Although it speaks great volumes about Bernie, the fact that a 74-year-old white male senator from Brooklyn is a better feminist ally than one of the most powerful female politicians in the world is…quite frankly, embarrassing.
Hillary has a powerful platform at her fingertips from which she could enact substantial change, but has instead chosen to further her own agenda. She is not running this race for us. She is running in this race to further her own interests, for her own financial and political gains.
Some other days… pic.twitter.com/7SjQdgiiQr
— Bernie Sanders (@BernieSanders) February 3, 2016
As women, we can do so much better than Hillary Clinton.
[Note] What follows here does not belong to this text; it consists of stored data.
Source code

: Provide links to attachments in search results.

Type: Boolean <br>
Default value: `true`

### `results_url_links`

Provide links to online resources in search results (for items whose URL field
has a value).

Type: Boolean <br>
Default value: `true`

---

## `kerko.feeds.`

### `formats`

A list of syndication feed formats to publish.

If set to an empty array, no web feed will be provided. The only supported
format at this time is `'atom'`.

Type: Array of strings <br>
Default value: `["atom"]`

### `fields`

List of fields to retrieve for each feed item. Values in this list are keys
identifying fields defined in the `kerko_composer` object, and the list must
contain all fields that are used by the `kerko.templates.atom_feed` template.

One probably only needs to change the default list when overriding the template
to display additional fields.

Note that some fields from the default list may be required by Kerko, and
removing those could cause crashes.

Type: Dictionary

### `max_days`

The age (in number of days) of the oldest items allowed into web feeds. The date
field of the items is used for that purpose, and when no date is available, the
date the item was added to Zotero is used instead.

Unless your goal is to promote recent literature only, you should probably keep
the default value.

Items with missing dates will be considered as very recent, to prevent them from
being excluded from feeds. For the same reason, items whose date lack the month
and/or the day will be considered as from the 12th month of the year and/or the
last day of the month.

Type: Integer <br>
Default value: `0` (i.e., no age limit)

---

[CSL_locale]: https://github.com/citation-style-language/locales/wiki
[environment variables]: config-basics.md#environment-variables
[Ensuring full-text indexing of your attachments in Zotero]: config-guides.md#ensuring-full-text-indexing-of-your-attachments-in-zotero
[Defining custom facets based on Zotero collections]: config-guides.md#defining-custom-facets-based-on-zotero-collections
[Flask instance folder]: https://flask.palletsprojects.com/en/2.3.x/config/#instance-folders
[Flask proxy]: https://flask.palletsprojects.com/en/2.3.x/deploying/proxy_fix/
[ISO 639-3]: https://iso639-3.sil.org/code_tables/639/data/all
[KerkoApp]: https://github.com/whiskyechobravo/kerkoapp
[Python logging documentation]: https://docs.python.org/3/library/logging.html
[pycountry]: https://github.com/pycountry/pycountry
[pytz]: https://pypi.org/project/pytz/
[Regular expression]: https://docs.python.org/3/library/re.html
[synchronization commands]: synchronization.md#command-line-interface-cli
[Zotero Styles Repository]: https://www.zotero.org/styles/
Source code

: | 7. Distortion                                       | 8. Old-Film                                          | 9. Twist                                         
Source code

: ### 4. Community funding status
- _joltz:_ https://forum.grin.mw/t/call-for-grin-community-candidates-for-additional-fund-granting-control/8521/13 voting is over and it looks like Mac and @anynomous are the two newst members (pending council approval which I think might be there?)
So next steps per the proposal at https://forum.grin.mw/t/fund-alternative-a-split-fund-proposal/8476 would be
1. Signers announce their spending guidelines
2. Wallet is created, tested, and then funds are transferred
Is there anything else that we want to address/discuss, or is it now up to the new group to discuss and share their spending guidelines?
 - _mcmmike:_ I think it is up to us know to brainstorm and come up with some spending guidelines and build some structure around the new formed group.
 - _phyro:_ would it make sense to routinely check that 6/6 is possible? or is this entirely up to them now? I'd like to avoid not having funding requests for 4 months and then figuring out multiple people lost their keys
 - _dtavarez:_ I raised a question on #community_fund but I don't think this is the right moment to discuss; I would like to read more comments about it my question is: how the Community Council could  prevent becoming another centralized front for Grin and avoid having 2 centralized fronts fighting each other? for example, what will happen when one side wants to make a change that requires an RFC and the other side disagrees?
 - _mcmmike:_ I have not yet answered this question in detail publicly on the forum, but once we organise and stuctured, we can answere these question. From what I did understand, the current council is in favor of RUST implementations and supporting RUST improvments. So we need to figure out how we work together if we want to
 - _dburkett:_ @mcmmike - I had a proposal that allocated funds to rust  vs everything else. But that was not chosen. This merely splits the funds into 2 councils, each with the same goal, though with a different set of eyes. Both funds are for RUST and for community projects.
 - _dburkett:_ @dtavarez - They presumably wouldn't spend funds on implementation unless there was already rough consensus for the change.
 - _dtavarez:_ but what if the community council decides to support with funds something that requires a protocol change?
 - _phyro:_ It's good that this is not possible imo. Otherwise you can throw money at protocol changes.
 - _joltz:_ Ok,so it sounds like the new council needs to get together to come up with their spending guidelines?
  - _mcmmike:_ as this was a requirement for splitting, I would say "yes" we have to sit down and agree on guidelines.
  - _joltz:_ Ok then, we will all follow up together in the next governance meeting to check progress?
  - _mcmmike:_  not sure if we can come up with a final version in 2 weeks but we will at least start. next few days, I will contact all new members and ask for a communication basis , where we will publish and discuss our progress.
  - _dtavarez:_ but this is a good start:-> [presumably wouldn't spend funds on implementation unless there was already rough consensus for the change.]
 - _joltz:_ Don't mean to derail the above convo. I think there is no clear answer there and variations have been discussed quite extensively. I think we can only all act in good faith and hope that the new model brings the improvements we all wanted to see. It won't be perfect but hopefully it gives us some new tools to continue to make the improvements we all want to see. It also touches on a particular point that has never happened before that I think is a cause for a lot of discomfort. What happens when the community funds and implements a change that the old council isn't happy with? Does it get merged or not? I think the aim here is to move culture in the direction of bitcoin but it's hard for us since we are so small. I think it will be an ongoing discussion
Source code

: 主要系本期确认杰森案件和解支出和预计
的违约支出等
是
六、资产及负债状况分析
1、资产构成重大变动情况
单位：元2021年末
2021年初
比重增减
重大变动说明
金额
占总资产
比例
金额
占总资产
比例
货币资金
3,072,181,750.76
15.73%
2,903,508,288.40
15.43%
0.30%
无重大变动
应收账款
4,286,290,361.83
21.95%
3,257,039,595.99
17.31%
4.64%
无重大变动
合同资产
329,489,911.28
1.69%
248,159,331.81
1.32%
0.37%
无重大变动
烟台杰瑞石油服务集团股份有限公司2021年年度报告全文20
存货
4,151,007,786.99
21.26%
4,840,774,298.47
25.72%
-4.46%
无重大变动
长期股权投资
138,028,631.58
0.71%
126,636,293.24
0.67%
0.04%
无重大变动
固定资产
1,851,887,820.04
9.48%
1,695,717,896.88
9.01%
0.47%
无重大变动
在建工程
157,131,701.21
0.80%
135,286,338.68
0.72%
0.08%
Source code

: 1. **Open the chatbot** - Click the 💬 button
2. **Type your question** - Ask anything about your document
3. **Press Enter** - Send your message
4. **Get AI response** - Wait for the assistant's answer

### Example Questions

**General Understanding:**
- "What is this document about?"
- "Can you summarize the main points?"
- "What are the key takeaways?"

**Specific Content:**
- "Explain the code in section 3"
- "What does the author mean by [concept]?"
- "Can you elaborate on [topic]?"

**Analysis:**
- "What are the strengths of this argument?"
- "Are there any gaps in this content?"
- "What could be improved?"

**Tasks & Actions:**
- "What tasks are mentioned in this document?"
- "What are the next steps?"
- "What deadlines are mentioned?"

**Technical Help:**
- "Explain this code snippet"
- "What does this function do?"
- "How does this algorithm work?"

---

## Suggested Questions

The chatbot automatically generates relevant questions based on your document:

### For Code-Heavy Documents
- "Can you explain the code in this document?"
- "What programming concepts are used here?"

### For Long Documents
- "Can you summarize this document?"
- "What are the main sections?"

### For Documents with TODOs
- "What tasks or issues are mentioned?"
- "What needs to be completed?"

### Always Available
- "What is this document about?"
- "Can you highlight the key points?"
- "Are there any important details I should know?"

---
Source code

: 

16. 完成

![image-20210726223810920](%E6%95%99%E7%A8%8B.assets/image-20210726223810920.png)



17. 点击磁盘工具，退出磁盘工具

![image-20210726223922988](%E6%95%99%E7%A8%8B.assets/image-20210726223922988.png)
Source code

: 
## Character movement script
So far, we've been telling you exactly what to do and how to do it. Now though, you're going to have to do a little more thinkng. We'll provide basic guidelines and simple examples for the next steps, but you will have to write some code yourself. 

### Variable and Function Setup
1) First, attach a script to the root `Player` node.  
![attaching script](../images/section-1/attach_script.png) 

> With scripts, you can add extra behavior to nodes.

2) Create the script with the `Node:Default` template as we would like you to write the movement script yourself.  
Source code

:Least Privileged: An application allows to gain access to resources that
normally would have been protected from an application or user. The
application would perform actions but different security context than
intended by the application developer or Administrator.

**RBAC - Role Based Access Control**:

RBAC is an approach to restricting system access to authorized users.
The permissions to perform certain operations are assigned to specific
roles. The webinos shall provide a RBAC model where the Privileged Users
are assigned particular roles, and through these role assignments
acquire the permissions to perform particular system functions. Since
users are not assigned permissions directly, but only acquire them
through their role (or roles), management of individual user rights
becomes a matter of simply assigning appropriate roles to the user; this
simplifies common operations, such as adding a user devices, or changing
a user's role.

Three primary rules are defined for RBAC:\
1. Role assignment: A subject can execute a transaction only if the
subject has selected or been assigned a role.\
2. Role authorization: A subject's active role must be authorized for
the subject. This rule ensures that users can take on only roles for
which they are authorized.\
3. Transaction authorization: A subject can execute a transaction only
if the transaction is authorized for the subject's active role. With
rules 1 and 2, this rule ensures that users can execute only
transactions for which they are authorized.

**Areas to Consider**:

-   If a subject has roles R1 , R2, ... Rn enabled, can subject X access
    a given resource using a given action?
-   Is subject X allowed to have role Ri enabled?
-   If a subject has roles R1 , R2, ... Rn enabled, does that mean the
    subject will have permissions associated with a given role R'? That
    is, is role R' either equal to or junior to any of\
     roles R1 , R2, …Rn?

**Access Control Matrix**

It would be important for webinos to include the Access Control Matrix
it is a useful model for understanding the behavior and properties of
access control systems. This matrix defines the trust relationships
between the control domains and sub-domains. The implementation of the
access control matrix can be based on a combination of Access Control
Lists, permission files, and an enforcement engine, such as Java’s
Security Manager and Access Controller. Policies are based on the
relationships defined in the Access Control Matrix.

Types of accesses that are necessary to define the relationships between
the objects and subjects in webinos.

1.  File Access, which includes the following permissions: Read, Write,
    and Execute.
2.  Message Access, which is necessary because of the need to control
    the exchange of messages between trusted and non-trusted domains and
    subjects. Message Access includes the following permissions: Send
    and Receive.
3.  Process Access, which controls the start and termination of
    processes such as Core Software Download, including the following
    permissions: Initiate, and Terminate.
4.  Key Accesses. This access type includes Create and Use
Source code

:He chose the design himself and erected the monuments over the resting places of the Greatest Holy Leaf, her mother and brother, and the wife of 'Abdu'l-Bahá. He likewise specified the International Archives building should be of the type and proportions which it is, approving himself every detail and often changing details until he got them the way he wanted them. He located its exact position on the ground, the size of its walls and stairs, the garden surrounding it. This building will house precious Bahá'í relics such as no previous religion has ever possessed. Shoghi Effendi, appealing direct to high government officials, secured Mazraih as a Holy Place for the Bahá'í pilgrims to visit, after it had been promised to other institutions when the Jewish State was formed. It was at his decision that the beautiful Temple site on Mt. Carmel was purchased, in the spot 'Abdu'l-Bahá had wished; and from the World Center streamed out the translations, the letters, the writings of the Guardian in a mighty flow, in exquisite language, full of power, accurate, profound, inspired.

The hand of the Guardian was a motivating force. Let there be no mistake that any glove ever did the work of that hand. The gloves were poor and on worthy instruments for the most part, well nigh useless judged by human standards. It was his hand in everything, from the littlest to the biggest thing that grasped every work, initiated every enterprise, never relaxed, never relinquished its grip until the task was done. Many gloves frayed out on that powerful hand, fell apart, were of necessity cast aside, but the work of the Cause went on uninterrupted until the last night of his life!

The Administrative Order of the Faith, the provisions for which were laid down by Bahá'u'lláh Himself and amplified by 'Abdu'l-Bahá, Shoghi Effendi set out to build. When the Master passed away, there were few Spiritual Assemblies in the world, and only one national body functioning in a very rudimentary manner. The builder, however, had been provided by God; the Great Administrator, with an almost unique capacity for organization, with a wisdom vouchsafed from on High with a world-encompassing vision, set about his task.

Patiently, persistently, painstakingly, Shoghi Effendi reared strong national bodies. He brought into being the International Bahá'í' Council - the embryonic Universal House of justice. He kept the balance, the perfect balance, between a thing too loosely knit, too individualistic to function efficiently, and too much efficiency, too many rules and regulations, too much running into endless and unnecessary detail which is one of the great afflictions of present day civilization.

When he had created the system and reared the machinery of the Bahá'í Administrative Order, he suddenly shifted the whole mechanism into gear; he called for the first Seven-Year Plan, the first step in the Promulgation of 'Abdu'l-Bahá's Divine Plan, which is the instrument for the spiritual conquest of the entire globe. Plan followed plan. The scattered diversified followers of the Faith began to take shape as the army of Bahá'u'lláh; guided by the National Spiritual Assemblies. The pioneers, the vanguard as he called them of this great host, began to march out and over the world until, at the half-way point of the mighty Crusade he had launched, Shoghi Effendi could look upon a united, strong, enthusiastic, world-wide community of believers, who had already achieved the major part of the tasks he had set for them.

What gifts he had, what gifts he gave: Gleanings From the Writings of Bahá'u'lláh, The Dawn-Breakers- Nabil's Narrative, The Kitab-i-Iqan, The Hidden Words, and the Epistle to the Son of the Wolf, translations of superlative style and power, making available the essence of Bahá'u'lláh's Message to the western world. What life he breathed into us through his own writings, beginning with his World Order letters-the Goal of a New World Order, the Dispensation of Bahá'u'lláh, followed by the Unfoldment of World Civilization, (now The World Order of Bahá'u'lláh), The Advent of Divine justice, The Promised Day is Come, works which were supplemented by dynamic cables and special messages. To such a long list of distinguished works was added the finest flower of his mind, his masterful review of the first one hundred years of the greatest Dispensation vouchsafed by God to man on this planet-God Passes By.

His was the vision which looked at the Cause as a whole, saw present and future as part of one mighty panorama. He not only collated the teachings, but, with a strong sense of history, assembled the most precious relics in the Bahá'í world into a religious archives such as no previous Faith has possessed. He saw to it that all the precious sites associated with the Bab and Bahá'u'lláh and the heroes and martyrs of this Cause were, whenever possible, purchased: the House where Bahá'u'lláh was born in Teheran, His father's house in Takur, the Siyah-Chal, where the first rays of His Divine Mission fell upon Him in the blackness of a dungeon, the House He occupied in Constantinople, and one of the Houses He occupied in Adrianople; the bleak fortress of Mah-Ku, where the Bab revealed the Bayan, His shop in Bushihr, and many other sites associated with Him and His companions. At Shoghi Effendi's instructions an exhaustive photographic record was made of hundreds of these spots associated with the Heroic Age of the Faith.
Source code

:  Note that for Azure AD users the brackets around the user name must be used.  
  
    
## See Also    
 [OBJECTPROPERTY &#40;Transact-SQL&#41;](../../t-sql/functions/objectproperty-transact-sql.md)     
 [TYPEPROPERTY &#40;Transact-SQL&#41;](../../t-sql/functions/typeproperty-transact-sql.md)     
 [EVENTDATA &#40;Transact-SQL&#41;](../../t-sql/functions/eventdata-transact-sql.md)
You want strong, driven, intelligent, successful women? There are plenty to choose from: Dr Jill Stein, Ana Kasparian, Sen Nina Turner, Susan Sarandon, Jessica Williams, Rosario Dawson, and Amy Poelher, just to name a few.
So as far as our first woman president goes, I would love to see a strong-moraled woman in the White House who can act as a role model for girls and women everywhere.
Until then, I am committing to supporting Bernie Sanders and likeminded politicians every step of the way.
Bernie cares about my rights as a woman, and a vote for integrity and equality is a vote for the greater good.
NOTE: Although it is very unlikely that Sen Sanders will clinch the Democratic nomination at this point, it is important to note that Hillary Clinton has not yet reached the number of pledged delegates to clinch the nomination either.
The AP has obviously announced otherwise, but their count incorrectly includes superdelegates. The official rules of the DNC explicitly state that superdelegates are not to be counted until they vote at the July convention. Therefore, neither candidate has won or lost yet.